Ayşe Şasa ile "hikayemiz"

  • 25.06.2015 00:00

 Bir yıl bazen ne kadar kısa sürüyor… Bu süre içinde kaç kez telefonuma gitti elim ve doldurulamaz yeri üzerine düşündüm! Daha dün Bağcılar’daki hastanede yattığı odada İhsan Kabil’le birlikte sessiz bir söyleşiyi paylaşmıştık. İnsan hiç olmazsa bir sonraki ziyarete fırsat bulsun istiyor, bunu umuyor, başka bir ihtimale inanmak istemiyor. Salı günü saat 11.00’de Sahrayı Cedit mezarlığındaki kabri başındaydık. “Biz”i bir araya getirdi. Hayatı bir bakıma “Biz” diyebilmenin de arayışı değil miydi?

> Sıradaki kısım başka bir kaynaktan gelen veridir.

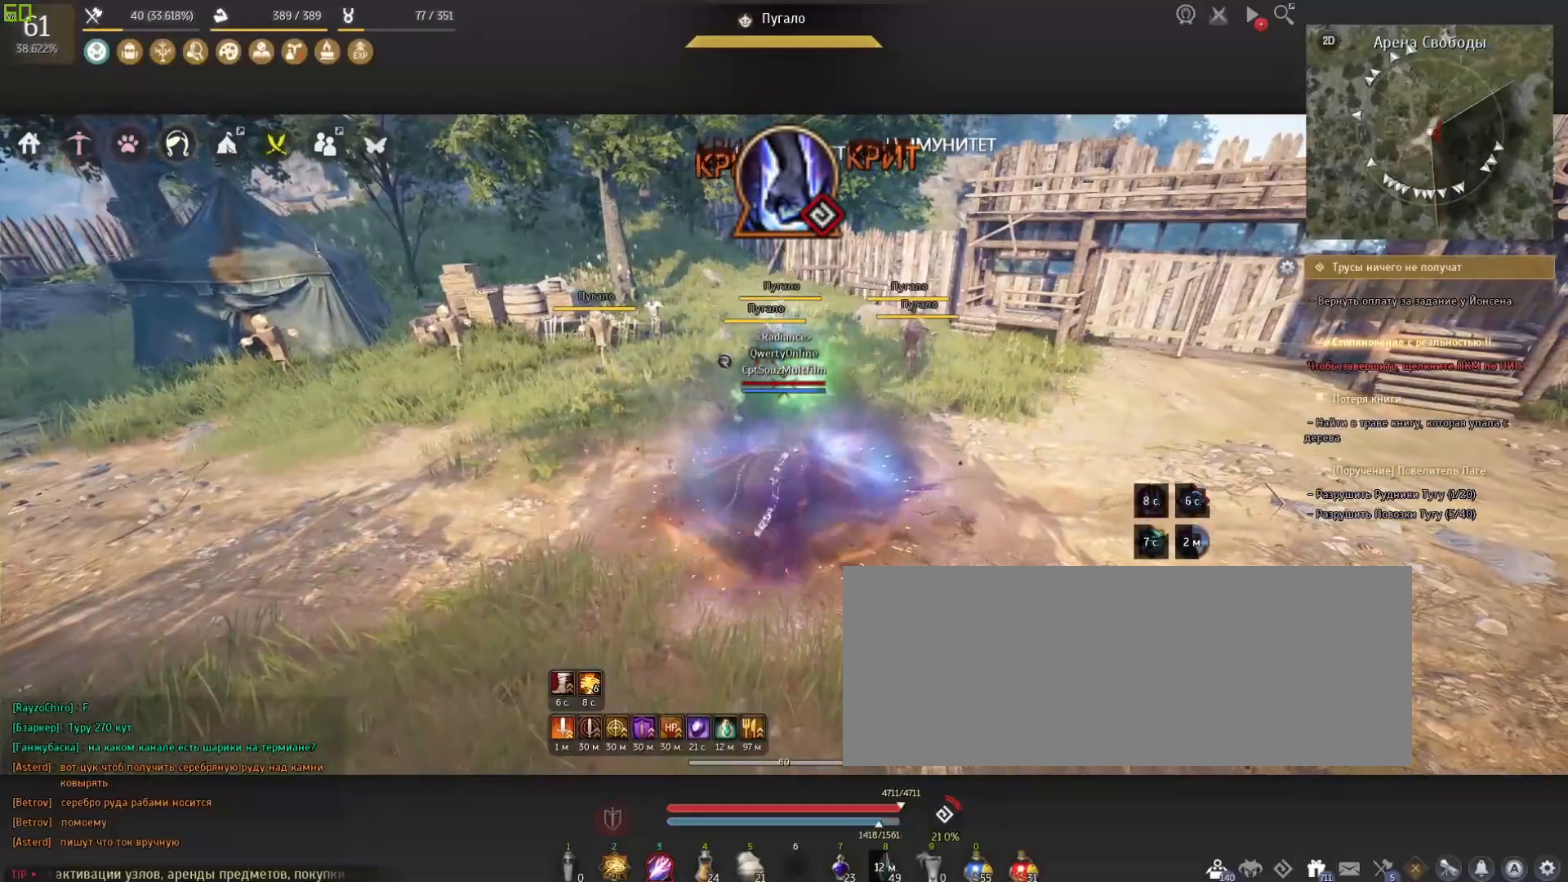
{"keys": [], "mouse": [], "events": [[100, "e", "up"], [167, "s", "up"]]}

“Çocukları seviyorsanız hayatı seviyorsunuzdur” der bir Dostoyevski kahramanı. O, sokaktaki insanların hikayeleriyle ilgiliydi, iyi bir insan tanıdığında sevgiyle tutuşurdu gözleri. Başka türlü nasıl etkileyici olabilirdi ki sinema dili… 2012’de Karabatak dergisi için Zeynep Ural’ın yaptığı söyleşide senaristliğini yaptığı filmleri izlerken daha çok bir eksiklik duygusu ve huzursuzluk yaşadığını anlatıyor. Hatta bunun “büyük bir huzursuzluk” olduğunu belirtiyor. Sinemaya başlarken kendinden beklentilerini gerçekleştiremediğini dile getiriyor ve ekliyor. “Beni mutlu eden filmlerim değil, kitaplarım.”

Çünkü kitaplarında, senaryolarda eksik kalan cümleleri tamamlamaya devam etti. “Biz” adılıyla bakmayı, “Biz”i anlatmayı gerçekleştirdiği ölçüde kendini mutlu hissediyor olmalıydı. Kolejdeyken Kafka ve Ionesco’nun yanı sıra Sait Faik okurmuş. Başka hayatlarda neler oluyor? Kuşkusuz canla başla “biz” diye söze başlamak istedi en başından beri, o “biz”e dahil olmaya çalıştı, bunun için büyük emek verdi. Melâmet’te yayımlanan Abdurrahman Badeci’nin hazırladığı günlükleri etrafına dönük daimi dikkati, genç kuşaklarla iletişimi üzerine ayrıntılar içeriyor.

1993 (veya 1994)’te Fatma Barbarosoğlu ile birlikte evine ziyarete gittiğimizde, Dergah dergisinde yazılarını okuduğum hidayete ermiş bir sinemacı olarak tanıyordum onu. Yapımında payı olan filmler üzerine bilgi edindikçe, çok daha eskiye uzanan bir yakınlığı keşfettim. Cümleleri, sahneleri, desenleriyle iç dünyamı zenginleştiren, zor zamanlarda ve tecrübelerde yılgınlığa kapılmamama, iyimserliğimi ve umutlarımı korumama destek olan sanatçılardan biriymiş meğer; Son Kuşlar’ı Köroğlu’nu, Ah Güzel İstanbul’u, Kambur’u, Cemo’yu kurgulayan muhayyile ne kadar uzağımda olabilirdi?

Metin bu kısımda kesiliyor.